Zidan mengusap betisnya yang ditendang, masih menatap Keisha di depan sana.
Keisha berhenti, lalu balik badan menghadap Zidan kembali. "Kamu pikir, cuma kamu kandidat yang aku punya? Masih banyak yang mau bergabung dengan proyekku."
Keisha kembali balik badan, dan lanjut jalan. Tapi setelah dua langkah, dia akan menghadap Zidan lagi, dan kembali menggerutu.
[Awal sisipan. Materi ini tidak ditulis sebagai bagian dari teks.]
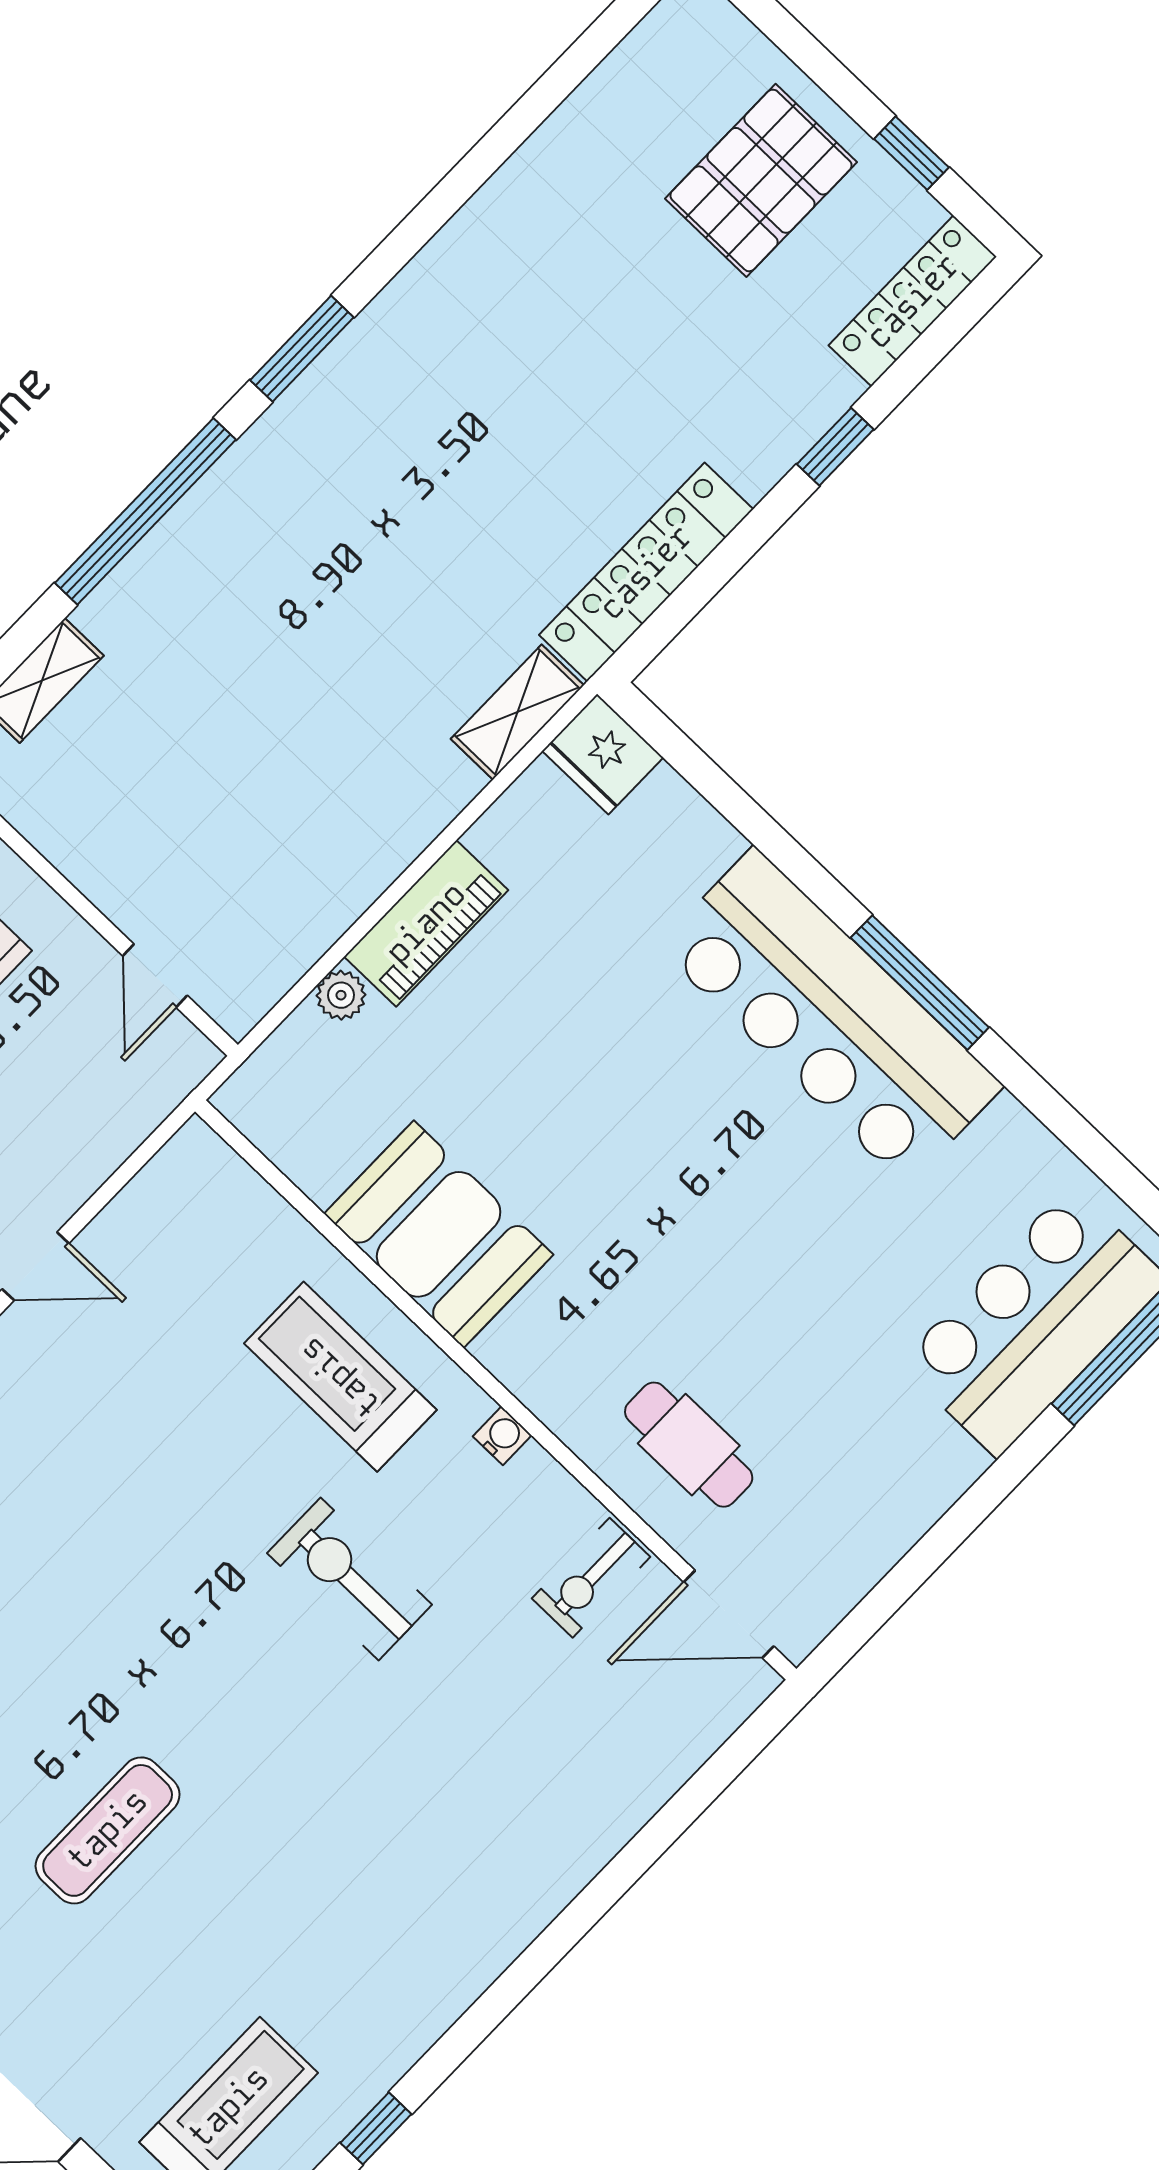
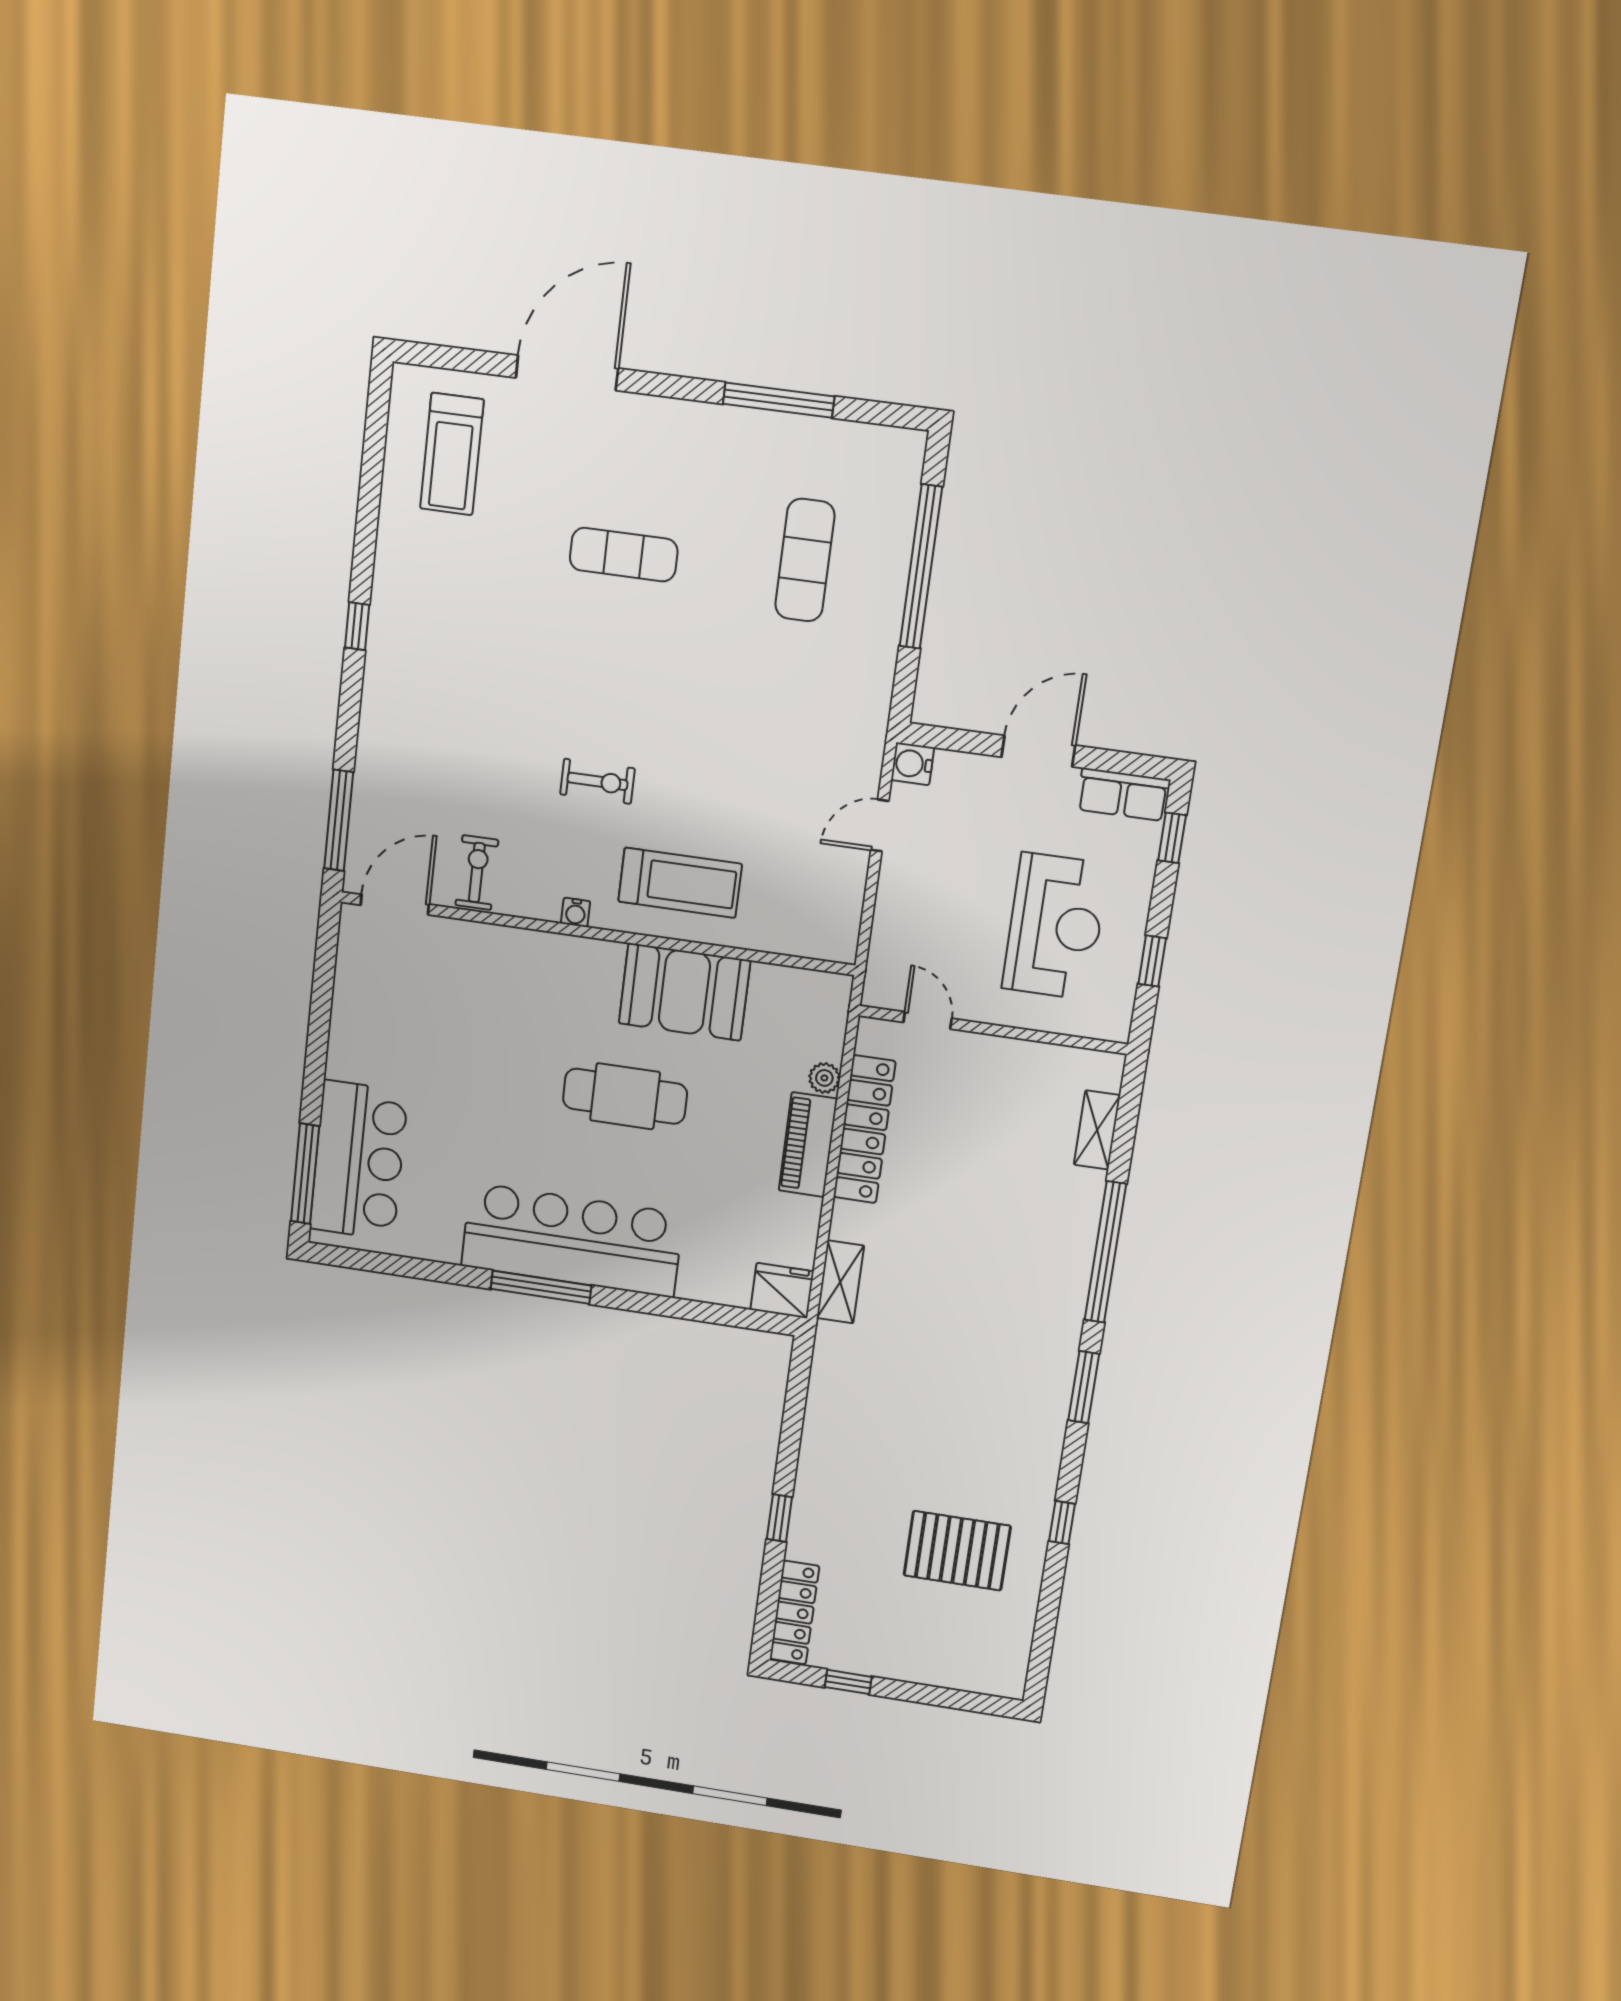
pallet: (761, 180) -> (957, 1551), moved, turned 90
window: (463, 182) -> (1062, 1523), added
locker: (646, 572) -> (864, 1129), moved
cafe table: (689, 1445) -> (625, 1096), moved, width x1.37, depth x1.35
exercise bike: (350, 1579) -> (598, 781), width x0.73, depth x0.72
window: (719, 1772) -> (339, 820), added
exercise mat: (108, 1830) -> (624, 555), turned 90
window: (376, 2128) -> (357, 626), moved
"Aku akan berikan posisi itu kepada orang lain."
"..."
"Saat aku berhasil melakukannya, kamu akan jadi orang pertama yang menyesal dan bertekuk lutut di depanku untuk memohon kerja sama."
"..."
"Kamu harusnya berterima kasih karena kuberi kesempatan!"
"..."
"Dasar p*****l menyebalkan!"
Zidan sedikit menganga, lalu tertawa pelan. "Astaga! Cara marahnya sedikit menggemaskan," gumamnya.
Zidan pikir, setelah memarahinya sore itu, Keisha akan menyerah, tapi dia salah. Gadis itu kembali memulai deklarasi proyeknya pada keesokan harinya. Bahkan si iblis kecil lebih gencar dari sebelumnya, dengan mengikuti ke mana pun dia pergi.